## To do:
Rewrite the data below, substituting "bounding box" for every occurrence of "bbox" and keeping everything else unchanged.
BEGIN Raw records
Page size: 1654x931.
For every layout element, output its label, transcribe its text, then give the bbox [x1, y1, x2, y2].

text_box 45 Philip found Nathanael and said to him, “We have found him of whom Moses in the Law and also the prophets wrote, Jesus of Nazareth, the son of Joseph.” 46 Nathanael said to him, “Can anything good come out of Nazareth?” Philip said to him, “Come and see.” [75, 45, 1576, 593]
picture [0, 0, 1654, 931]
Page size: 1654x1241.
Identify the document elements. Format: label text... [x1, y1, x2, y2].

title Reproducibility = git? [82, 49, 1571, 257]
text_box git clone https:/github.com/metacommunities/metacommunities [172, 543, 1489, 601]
END Raw records
## Finished exercise:
Page size: 1654x931.
For every layout element, output its label, transcribe its text, then give the bounding box [x1, y1, x2, y2].

text_box 45 Philip found Nathanael and said to him, “We have found him of whom Moses in the Law and also the prophets wrote, Jesus of Nazareth, the son of Joseph.” 46 Nathanael said to him, “Can anything good come out of Nazareth?” Philip said to him, “Come and see.” [75, 45, 1576, 593]
picture [0, 0, 1654, 931]
Page size: 1654x1241.
Identify the document elements. Format: label text... [x1, y1, x2, y2].

title Reproducibility = git? [82, 49, 1571, 257]
text_box git clone https:/github.com/metacommunities/metacommunities [172, 543, 1489, 601]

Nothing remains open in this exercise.